Before you jump to the step by step guide, make sure you read through our guide to rooting because it's not something you want to do before you fully understand what it's all about and the risks involved.
How to root Android devices: What is rooting?
Rooting an Android device is the process of gaining privileged or full control of the sub-system or operating system. This gives the users root access and hence why it is known as 'rooting'. It's a bit like having a VIP pass at a gig, you can go anywhere you like.
Rooting an Android smartphone or tablet is effectively the same as 'jailbreaking' an iPhone.
How to root Android devices: Why root a smartphone or tablet?
Even though Android is technically an open operating system, there are still limitations set by the manufacturer or even your network operator if the device isn't unlocked. This means there are some benefits to rooting your smartphone or tablet.
You might want to improve performance tweak settings, replace system applications or remove apps which have been forced upon you. There's also the face you'll be able install apps which you otherwise wouldn't be able to. We said it's like jailbreaking but it is different. Be aware that if you want to install an app from an unknown source, you can simply tick a box that allows you to in the settings menu – you don't have to root your device.
Rooting also means you can replace the operating system, either with a newer version like Android 4.4 KitKat, a stock Nexus-type version (without user interfaces like Samsung's TouchWiz or HTC's Sense), or a customised version like CyanogenMod.
How to root Android devices: What are the risks?
It's really important that you are aware of the risks involved in rooting before you go tinkering. For starters, you're almost certainly going to void any warranty you have and that's not the worst of it.
You may find your device playing up, loss of functions or at the worst you totally brick it. This essentially means you've killed the device making it unusable. If you don't brick your Android device then you're likely to lower the level of security.

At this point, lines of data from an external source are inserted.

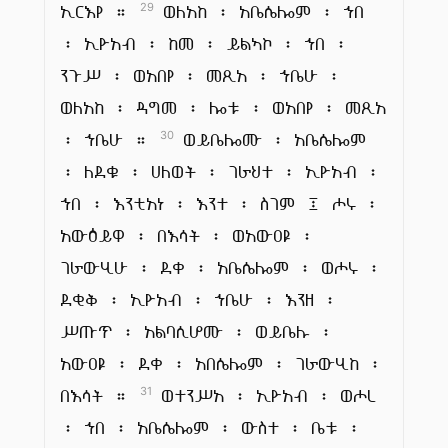
ኢርእየ ።
ወለአከ ፡ አቤሴሎም ፡ ኀበ
29
፡ ኢዮአብ ፡ ከመ ፡ ይልኣኮ ፡ ኀበ ፡
ንጉሥ ፡ ወአበየ ፡ መጺአ ፡ ኀቤሁ ፡
ወለአከ ፡ ዳግመ ፡ ሎቱ ፡ ወአበየ ፡ መጺአ
፡ ኀቤሁ ።
ወይቤሎሙ ፡ አቤሴሎም
30
፡ ለደቁ ፡ ሀለወት ፡ ገራህተ ፡ ኢዮአብ ፡
ኀበ ፡ እንቲአነ ፡ እንተ ፡ ስገም ፤ ሖሩ ፡
አውዕይዋ ፡ በእሳት ፡ ወአውዐዩ ፡
ገራውሂሁ ፡ ደቀ ፡ አቤሴሎም ፡ ወሖሩ ፡
ደቂቅ ፡ ኢዮአብ ፡ ኀቤሁ ፡ እንዘ ፡
ሥጡጥ ፡ አልባሲሆሙ ፡ ወይቤሉ ፡
አውዐዩ ፡ ደቀ ፡ አበሴሎም ፡ ገራውሂከ ፡
በእሳት ።
ወተንሥአ ፡ ኢዮአብ ፡ ወሖረ
31
፡ ኀበ ፡ አቤሴሎም ፡ ውስተ ፡ ቤቱ ፡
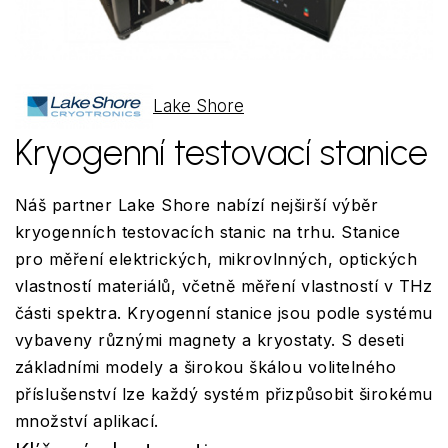
Lake Shore
Kryogenní testovací stanice
Náš partner Lake Shore nabízí nejširší výběr
kryogenních testovacích stanic na trhu. Stanice
pro měření elektrických, mikrovlnných, optických
vlastností materiálů, včetně měření vlastností v THz
části spektra. Kryogenní stanice jsou podle systému
vybaveny různými magnety a kryostaty. S deseti
základními modely a širokou škálou volitelného
příslušenství lze každý systém přizpůsobit širokému
množství aplikací.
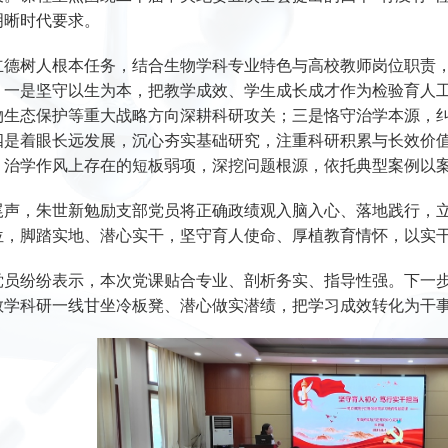
明晰时代要求。
立德树人根本任务，结合生物学科专业特色与高校教师岗位职责
：一是坚守以生为本，把教学成效、学生成长成才作为检验育人工
物生态保护等重大战略方向深耕科研攻关；三是恪守治学本源，
四是着眼长远发展，沉心夯实基础研究，注重科研积累与长效价
、治学作风上存在的短板弱项，深挖问题根源，依托典型案例以
尾声，朱世新勉励支部党员将正确政绩观入脑入心、落地践行，
位，脚踏实地、潜心实干，坚守育人使命、厚植教育情怀，以实
党员纷纷表示，本次党课贴合专业、剖析务实、指导性强。下一
教学科研一线甘坐冷板凳、潜心做实潜绩，把学习成效转化为干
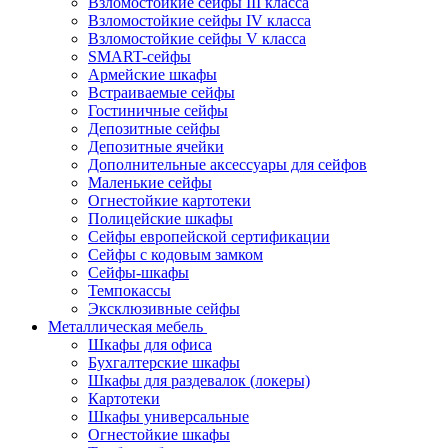
Взломостойкие сейфы III класса
Взломостойкие сейфы IV класса
Взломостойкие сейфы V класса
SMART-сейфы
Армейские шкафы
Встраиваемые сейфы
Гостиничные сейфы
Депозитные сейфы
Депозитные ячейки
Дополнительные аксессуары для сейфов
Маленькие сейфы
Огнестойкие картотеки
Полицейские шкафы
Сейфы европейской сертификации
Сейфы с кодовым замком
Сейфы-шкафы
Темпокассы
Эксклюзивные сейфы
Металлическая мебель
Шкафы для офиса
Бухгалтерские шкафы
Шкафы для раздевалок (локеры)
Картотеки
Шкафы универсальные
Огнестойкие шкафы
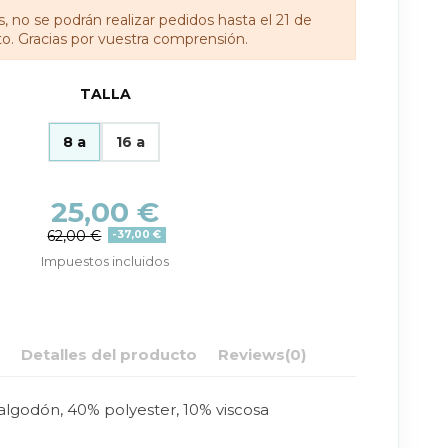
, no se podrán realizar pedidos hasta el 21 de
o. Gracias por vuestra comprensión.
TALLA
8 a
16 a
25,00 €
62,00 €
-37,00 €
Impuestos incluidos
n
Detalles del producto
Reviews
(0)
lgodón, 40% polyester, 10% viscosa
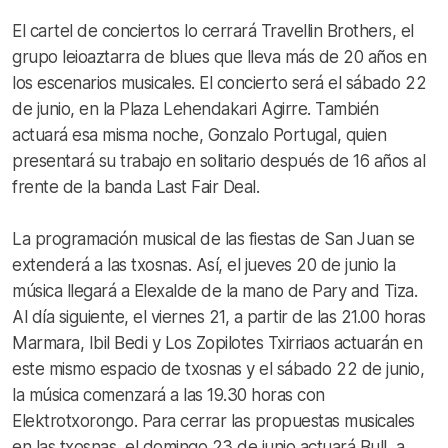
El cartel de conciertos lo cerrará Travellin Brothers, el
grupo leioaztarra de blues que lleva más de 20 años en
los escenarios musicales. El concierto será el sábado 22
de junio, en la Plaza Lehendakari Agirre. También
actuará esa misma noche, Gonzalo Portugal, quien
presentará su trabajo en solitario después de 16 años al
frente de la banda Last Fair Deal.
La programación musical de las fiestas de San Juan se
extenderá a las txosnas. Así, el jueves 20 de junio la
música llegará a Elexalde de la mano de Pary and Tiza.
Al día siguiente, el viernes 21, a partir de las 21.00 horas
Marmara, Ibil Bedi y Los Zopilotes Txirriaos actuarán en
este mismo espacio de txosnas y el sábado 22 de junio,
la música comenzará a las 19.30 horas con
Elektrotxorongo. Para cerrar las propuestas musicales
en las txosnas, el domingo 23 de junio actuará Bull, a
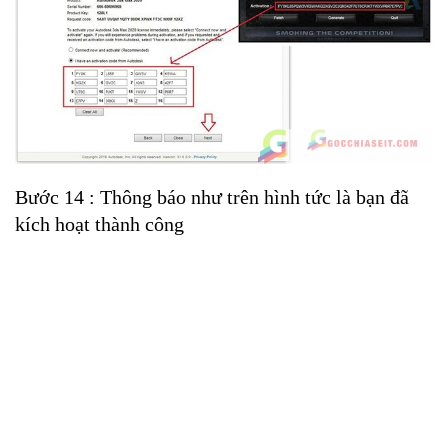
Bước 14 : Thông báo như trên hình tức là bạn đã
kích hoạt thành công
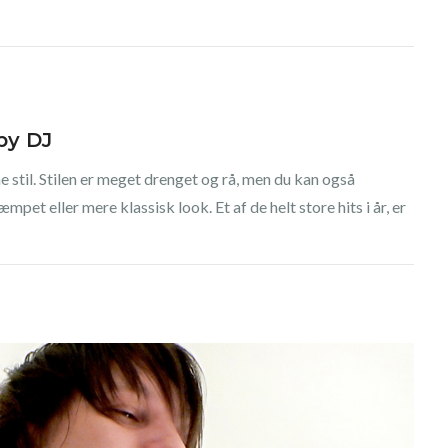
by DJ
 stil. Stilen er meget drenget og rå, men du kan også
et eller mere klassisk look. Et af de helt store hits i år, er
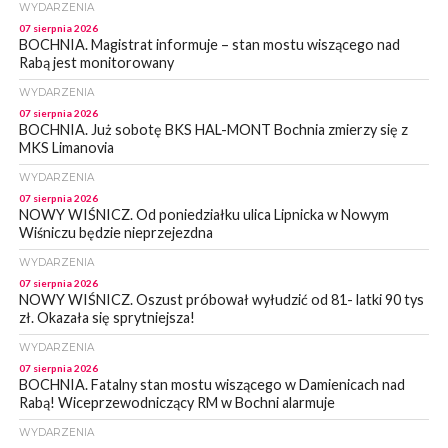
WYDARZENIA
07 sierpnia 2026
BOCHNIA. Magistrat informuje – stan mostu wiszącego nad
Rabą jest monitorowany
WYDARZENIA
07 sierpnia 2026
BOCHNIA. Już sobotę BKS HAL-MONT Bochnia zmierzy się z
MKS Limanovia
WYDARZENIA
07 sierpnia 2026
NOWY WIŚNICZ. Od poniedziałku ulica Lipnicka w Nowym
Wiśniczu będzie nieprzejezdna
WYDARZENIA
07 sierpnia 2026
NOWY WIŚNICZ. Oszust próbował wyłudzić od 81- latki 90 tys
zł. Okazała się sprytniejsza!
WYDARZENIA
07 sierpnia 2026
BOCHNIA. Fatalny stan mostu wiszącego w Damienicach nad
Rabą! Wiceprzewodniczący RM w Bochni alarmuje
WYDARZENIA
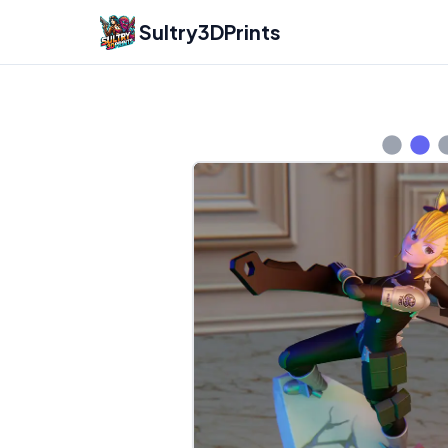
Sultry3DPrints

If you are going to install software or apps which aren't 'approved' then there is risk involved there. You've got to trust the developer that it won't bring any harm or brick to our device and it isn't malware.
How to root Android devices: Who should root?

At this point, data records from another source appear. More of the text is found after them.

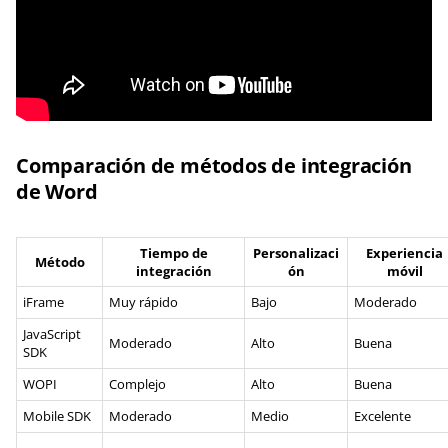
Comparación de métodos de integración
de Word
Tiempo de
Personalizaci
Experiencia
Método
integración
ón
móvil
iFrame
Muy rápido
Bajo
Moderado
JavaScript
Moderado
Alto
Buena
SDK
WOPI
Complejo
Alto
Buena
Mobile SDK
Moderado
Medio
Excelente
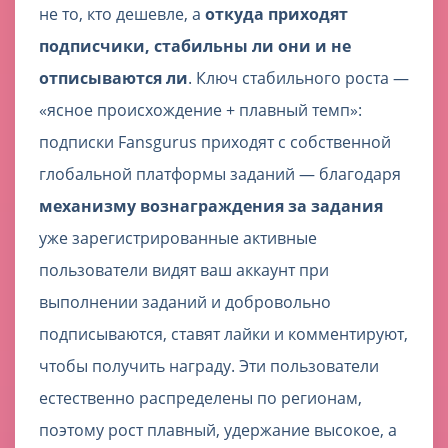
не то, кто дешевле, а
откуда приходят
подписчики, стабильны ли они и не
отписываются ли
. Ключ стабильного роста —
«ясное происхождение + плавный темп»:
подписки Fansgurus приходят с собственной
глобальной платформы заданий — благодаря
механизму вознаграждения за задания
уже зарегистрированные активные
пользователи видят ваш аккаунт при
выполнении заданий и добровольно
подписываются, ставят лайки и комментируют,
чтобы получить награду. Эти пользователи
естественно распределены по регионам,
поэтому рост плавный, удержание высокое, а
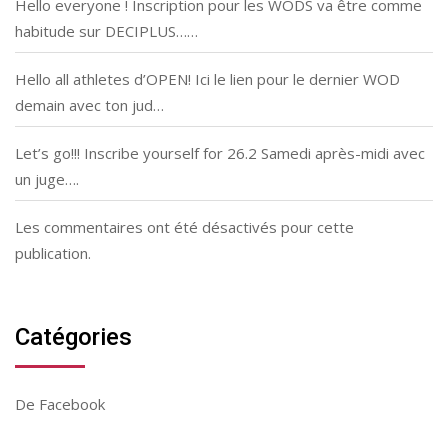
Hello everyone ! Inscription pour les WODS va être comme
habitude sur DECIPLUS……
Hello all athletes d’OPEN! Ici le lien pour le dernier WOD
demain avec ton jud…
Let’s go!!! Inscribe yourself for 26.2 Samedi après-midi avec
un juge….
Les commentaires ont été désactivés pour cette
publication.
Catégories
De Facebook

Considering the risks involved with rooting our advice is that you should only do it on your device if you're confident with the technicalities and the process. If you're unsure about the whole thing then it's probably best to leave things well alone.
If you're keen to learn then perhaps buy an old and cheap phone to practice on before moving up to your main device. Also get someone to help you, if you have friends who know what they're on about in this area.

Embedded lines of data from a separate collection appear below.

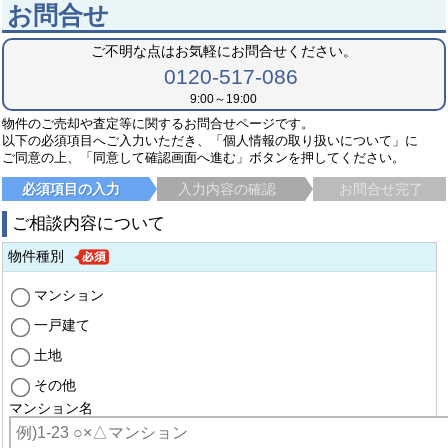
お問合せ
ご不明な点はお気軽にお問合せください。
0120-517-086
9:00～19:00
物件のご売却や査定等に関するお問合せページです。
以下の必須項目へご入力いただき、「個人情報の取り扱いについて」に
ご同意の上、「同意して確認画面へ進む」ボタンを押してください。
必須項目の入力
入力内容の確認
お問合せ完了
ご相談内容について
物件種別
マンション
一戸建て
土地
その他
マンション名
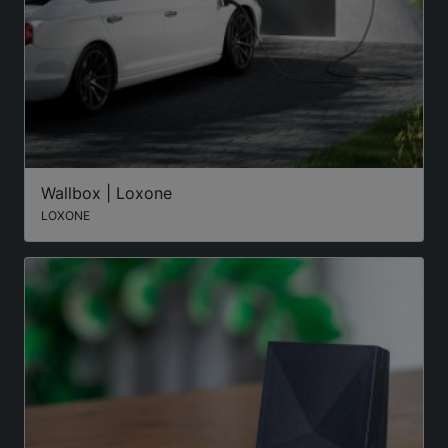
Wallbox | Loxone
LOXONE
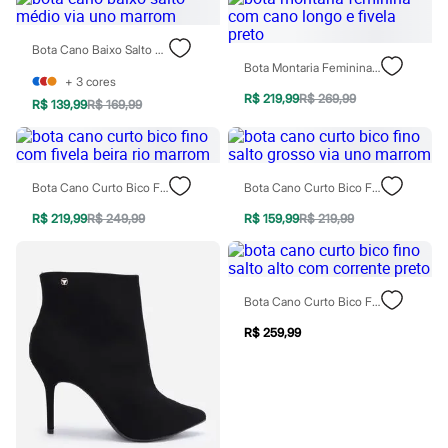
Sawary
Yessica
Moda esportiva
Bota Cano Baixo Salto Médio Via Uno Marrom
Acessórios
Bota Montaria Feminina Com Cano Longo E Fivela Preto
Blusas
+
3
cores
Calçados
R$ 219,99
R$ 269,99
R$ 139,99
R$ 169,99
Leggings
Shorts e Bermudas
Tops
Moda íntima
Calcinhas
Bota Cano Curto Bico Fino Com Fivela Beira Rio Marrom
Bota Cano Curto Bico Fino Salto Grosso Via Uno Marrom
Cintas e Modeladores
Meias
R$ 219,99
R$ 249,99
R$ 159,99
R$ 219,99
Pijamas
Sutiãs e Tops
Moda praia
Biquínis
Bota Cano Curto Bico Fino Salto Alto Com Corrente Preto
Maiôs
Saídas de praia
R$ 259,99
Personagens
Plus size
Blusas e Camisetas
Calças
Casacos e Jaquetas
Jeans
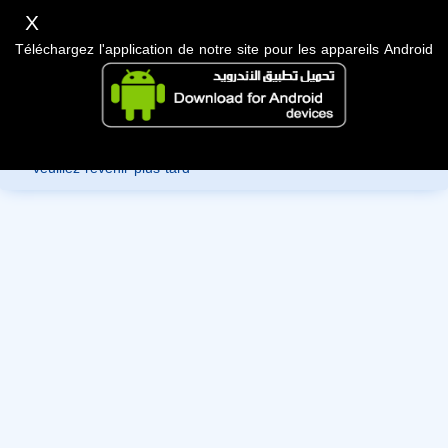
X
Téléchargez l'application de notre site pour les appareils Android
Désolé, vous ne pouvez pas consulter les données de ce
membre car ils sont en cours de révision par l'administration,
veuillez revenir plus tard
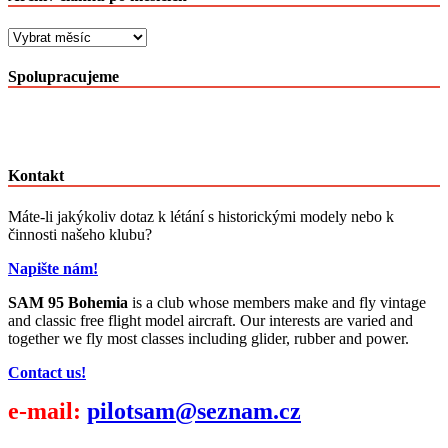
Archiv
článků
po
Spolupracujeme
měsících
Kontakt
Máte-li jakýkoliv dotaz k létání s historickými modely nebo k
činnosti našeho klubu?
Napište nám!
SAM 95 Bohemia
is a club whose members make and fly vintage
and classic free flight model aircraft. Our interests are varied and
together we fly most classes including glider, rubber and power.
Contact us!
e-mail:
pilotsam@seznam.cz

How to root Android devices: How do I do it?
Rooting your phone might seem like a scary thing to do but it’s actually quite simple and straight forward. There are a number of downloadable tools which will perform the root to choose from.
Rooting does vary from device to device so check out XDA for help and advice and Android Central's large list of devices. It's best to do a bit of research on your model before proceeding – check whether it's easy to reverse the process or not.
If you're happy with the risks and the process, then here's how to root your Android smartphone or tablet.
Backup your device. Just in case something does go wrong it’s best to backup to avoid losing important data such as contacts and media files.
Find, download and install your chosen rooting software. For our Motorola Atrix we used SuperOneClick.
Install the driver/software for the handset on your PC. Depending on the make and model this can sometimes be done by plugging the phone in via a USB cable or a download from the internet.
Enable USB debugging on your device. This can be done in the Development section of the Applications settings menu.
Connect thehandset to your PC with a USB cable.
Run your chosen rooting software and in most cases press the Root button. The software might ask you to select the device that you wish to root. Do so and click Continue.
The software will perform the rooting process which might involve several reboots of your device. If the rooting was successful you should receive a notification on your PC. You now have root access to your handset’s system.